REQUIRED ACTION
Extract all lines that hold "satelite" from the records below.

SUPPLIED ENTRIES
=== Section Start ===
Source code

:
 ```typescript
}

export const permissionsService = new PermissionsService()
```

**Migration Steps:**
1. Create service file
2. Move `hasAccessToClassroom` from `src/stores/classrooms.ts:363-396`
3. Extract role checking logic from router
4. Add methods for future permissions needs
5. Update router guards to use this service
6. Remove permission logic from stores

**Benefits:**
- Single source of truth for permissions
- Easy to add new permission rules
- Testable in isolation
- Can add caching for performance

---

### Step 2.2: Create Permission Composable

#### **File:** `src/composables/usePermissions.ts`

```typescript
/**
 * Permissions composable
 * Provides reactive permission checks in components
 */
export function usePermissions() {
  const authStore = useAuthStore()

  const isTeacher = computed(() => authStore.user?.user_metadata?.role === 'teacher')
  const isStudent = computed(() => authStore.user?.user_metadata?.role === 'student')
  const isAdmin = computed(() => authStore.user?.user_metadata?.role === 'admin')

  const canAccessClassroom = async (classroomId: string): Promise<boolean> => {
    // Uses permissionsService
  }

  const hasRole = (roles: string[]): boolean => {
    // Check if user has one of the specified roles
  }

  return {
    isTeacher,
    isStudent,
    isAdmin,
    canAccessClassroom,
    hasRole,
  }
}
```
=== Section End ===
=== Section Start ===
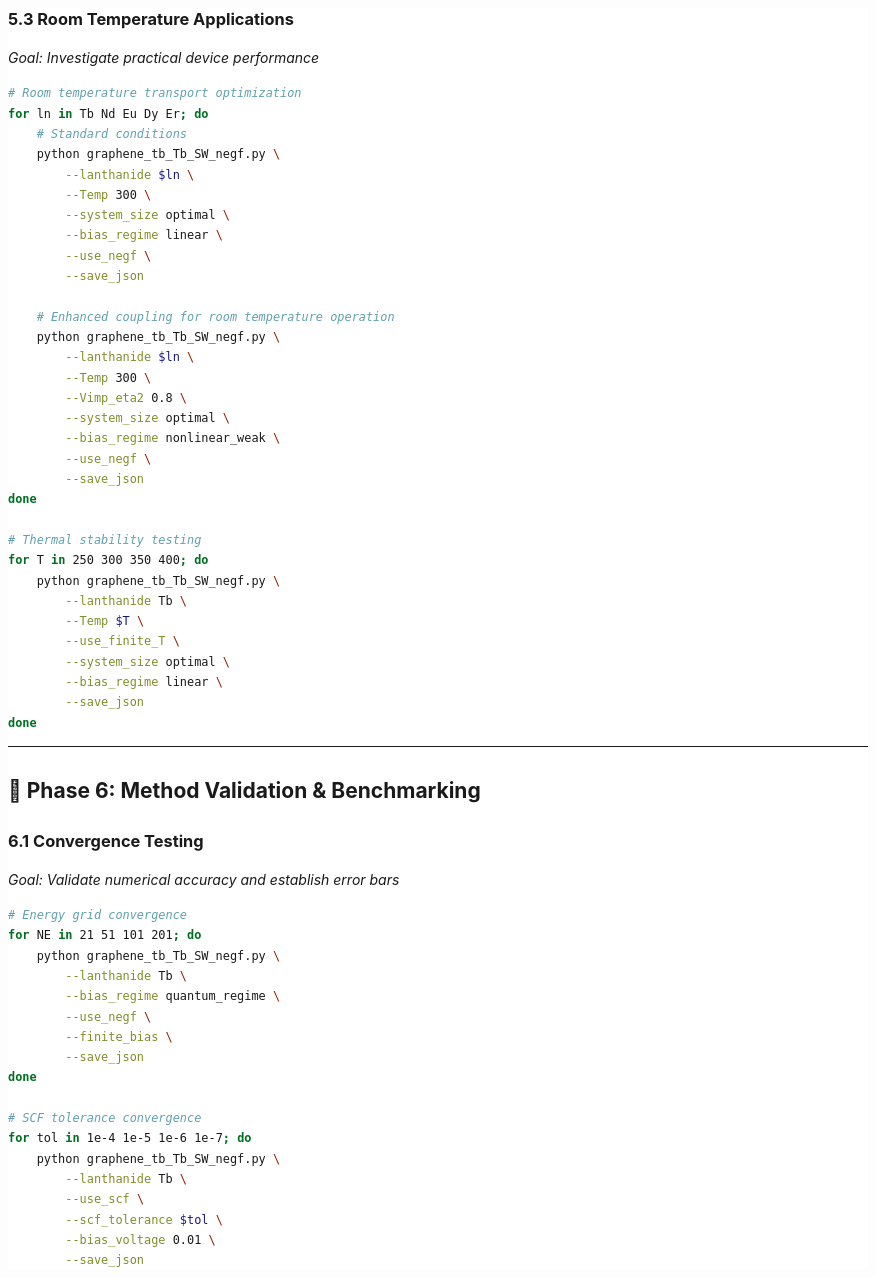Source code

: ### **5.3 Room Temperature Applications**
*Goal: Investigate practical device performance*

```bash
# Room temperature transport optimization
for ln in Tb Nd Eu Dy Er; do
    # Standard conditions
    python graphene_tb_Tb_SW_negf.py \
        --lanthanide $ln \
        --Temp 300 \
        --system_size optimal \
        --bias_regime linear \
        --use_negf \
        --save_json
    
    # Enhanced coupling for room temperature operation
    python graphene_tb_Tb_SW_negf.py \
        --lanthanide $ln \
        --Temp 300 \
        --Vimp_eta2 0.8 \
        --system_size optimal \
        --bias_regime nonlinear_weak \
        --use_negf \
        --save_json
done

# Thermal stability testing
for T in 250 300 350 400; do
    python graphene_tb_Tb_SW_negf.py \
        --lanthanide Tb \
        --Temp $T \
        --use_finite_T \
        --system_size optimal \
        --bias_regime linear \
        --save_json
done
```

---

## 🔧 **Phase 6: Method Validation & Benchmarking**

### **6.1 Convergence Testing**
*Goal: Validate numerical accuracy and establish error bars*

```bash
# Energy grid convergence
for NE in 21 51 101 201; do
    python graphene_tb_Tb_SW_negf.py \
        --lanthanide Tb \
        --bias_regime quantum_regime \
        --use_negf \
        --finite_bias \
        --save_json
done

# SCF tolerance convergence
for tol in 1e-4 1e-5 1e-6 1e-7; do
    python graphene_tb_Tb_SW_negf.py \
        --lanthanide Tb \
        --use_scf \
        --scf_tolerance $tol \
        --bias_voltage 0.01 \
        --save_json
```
=== Section End ===
=== Section Start ===
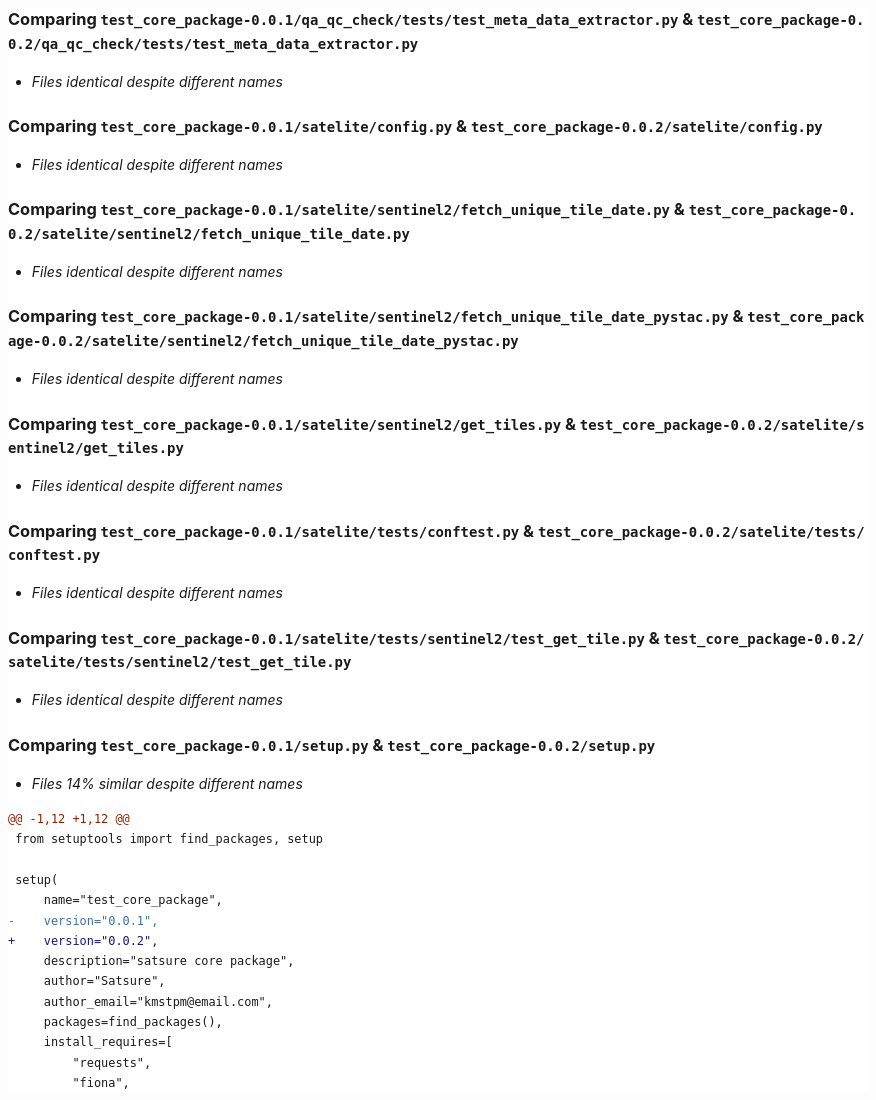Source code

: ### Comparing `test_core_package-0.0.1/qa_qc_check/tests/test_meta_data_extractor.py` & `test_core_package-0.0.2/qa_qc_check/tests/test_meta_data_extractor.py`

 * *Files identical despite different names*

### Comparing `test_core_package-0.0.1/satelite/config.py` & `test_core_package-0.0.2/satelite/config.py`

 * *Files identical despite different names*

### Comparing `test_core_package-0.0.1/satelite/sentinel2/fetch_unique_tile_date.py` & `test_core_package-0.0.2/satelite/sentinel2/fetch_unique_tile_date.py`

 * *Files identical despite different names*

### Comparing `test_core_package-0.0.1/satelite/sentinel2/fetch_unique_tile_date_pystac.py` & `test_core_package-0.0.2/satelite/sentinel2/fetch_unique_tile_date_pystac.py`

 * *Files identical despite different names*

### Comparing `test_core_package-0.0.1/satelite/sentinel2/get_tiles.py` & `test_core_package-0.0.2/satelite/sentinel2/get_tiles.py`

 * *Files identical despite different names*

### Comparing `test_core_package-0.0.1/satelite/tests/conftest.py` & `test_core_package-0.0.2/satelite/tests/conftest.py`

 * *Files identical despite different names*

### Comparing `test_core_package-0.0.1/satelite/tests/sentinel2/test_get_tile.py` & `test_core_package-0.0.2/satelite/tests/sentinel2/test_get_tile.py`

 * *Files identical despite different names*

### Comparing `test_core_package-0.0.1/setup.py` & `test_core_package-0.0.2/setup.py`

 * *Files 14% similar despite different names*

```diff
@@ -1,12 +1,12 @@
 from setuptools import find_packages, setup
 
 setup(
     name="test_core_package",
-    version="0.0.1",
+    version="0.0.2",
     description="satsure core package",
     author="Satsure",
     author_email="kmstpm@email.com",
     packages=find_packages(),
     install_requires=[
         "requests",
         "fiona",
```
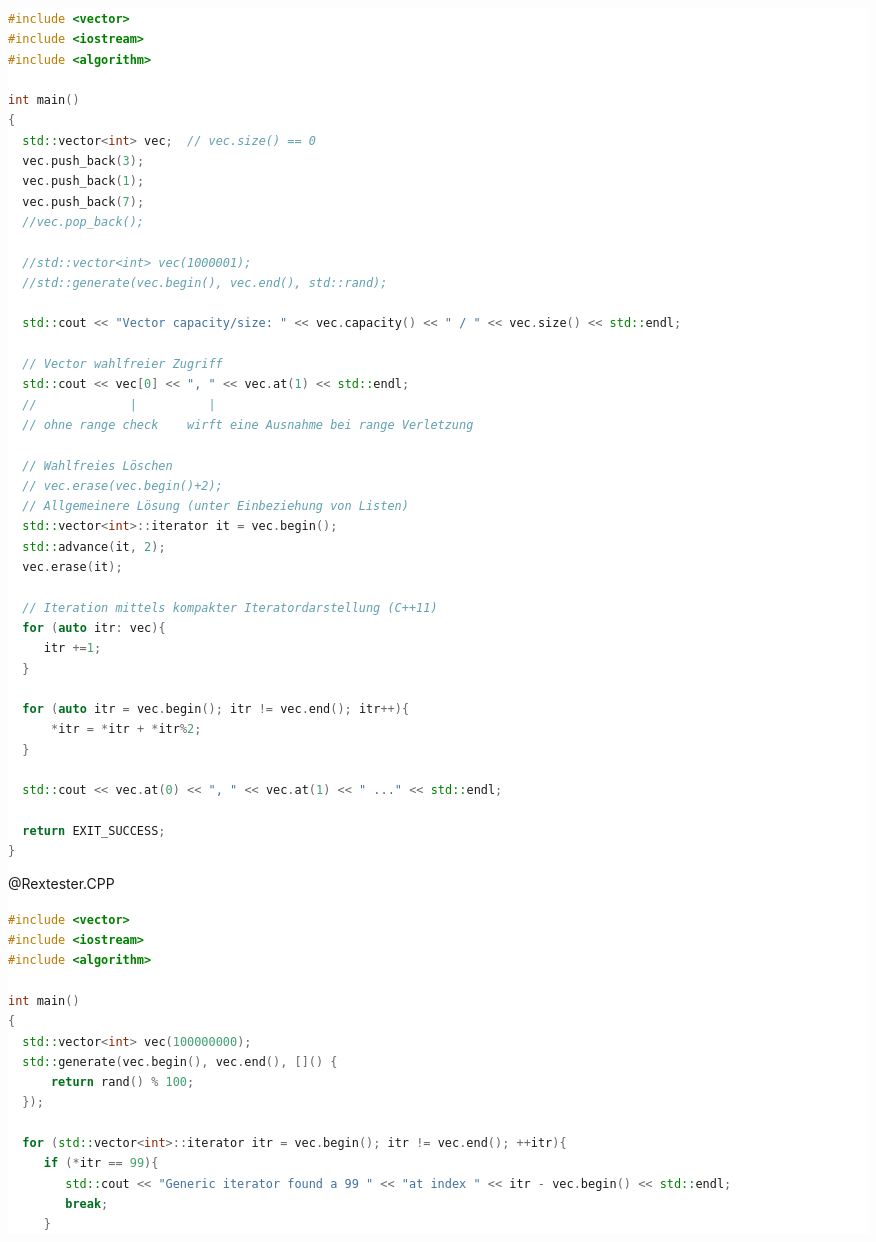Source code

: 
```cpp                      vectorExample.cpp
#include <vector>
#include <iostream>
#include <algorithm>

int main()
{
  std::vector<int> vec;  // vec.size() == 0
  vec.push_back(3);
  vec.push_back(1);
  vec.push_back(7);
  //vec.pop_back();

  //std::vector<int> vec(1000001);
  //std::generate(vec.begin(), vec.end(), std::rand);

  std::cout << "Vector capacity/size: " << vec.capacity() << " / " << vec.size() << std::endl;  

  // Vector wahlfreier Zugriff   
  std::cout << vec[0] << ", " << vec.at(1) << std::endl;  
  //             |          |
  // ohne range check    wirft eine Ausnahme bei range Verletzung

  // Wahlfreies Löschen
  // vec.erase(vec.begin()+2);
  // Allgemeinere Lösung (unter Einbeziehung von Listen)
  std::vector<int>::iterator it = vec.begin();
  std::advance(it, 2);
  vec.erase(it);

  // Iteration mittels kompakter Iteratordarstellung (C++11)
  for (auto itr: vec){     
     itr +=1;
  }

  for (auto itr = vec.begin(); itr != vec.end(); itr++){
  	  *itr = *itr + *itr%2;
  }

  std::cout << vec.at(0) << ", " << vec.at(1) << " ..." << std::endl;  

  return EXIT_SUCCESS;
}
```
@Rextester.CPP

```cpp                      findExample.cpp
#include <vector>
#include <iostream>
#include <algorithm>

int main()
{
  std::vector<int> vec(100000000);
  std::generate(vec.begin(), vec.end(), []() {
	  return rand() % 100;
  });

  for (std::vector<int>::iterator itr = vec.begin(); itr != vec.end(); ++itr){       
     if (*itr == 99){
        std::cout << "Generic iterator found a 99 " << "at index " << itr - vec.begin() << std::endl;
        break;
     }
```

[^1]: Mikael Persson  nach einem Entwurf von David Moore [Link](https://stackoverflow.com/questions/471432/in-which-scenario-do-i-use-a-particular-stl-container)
=== Section End ===
RESPONSE TO THIS TASK
### Comparing `test_core_package-0.0.1/satelite/config.py` & `test_core_package-0.0.2/satelite/config.py`
### Comparing `test_core_package-0.0.1/satelite/sentinel2/fetch_unique_tile_date.py` & `test_core_package-0.0.2/satelite/sentinel2/fetch_unique_tile_date.py`
### Comparing `test_core_package-0.0.1/satelite/sentinel2/fetch_unique_tile_date_pystac.py` & `test_core_package-0.0.2/satelite/sentinel2/fetch_unique_tile_date_pystac.py`
### Comparing `test_core_package-0.0.1/satelite/sentinel2/get_tiles.py` & `test_core_package-0.0.2/satelite/sentinel2/get_tiles.py`
### Comparing `test_core_package-0.0.1/satelite/tests/conftest.py` & `test_core_package-0.0.2/satelite/tests/conftest.py`
### Comparing `test_core_package-0.0.1/satelite/tests/sentinel2/test_get_tile.py` & `test_core_package-0.0.2/satelite/tests/sentinel2/test_get_tile.py`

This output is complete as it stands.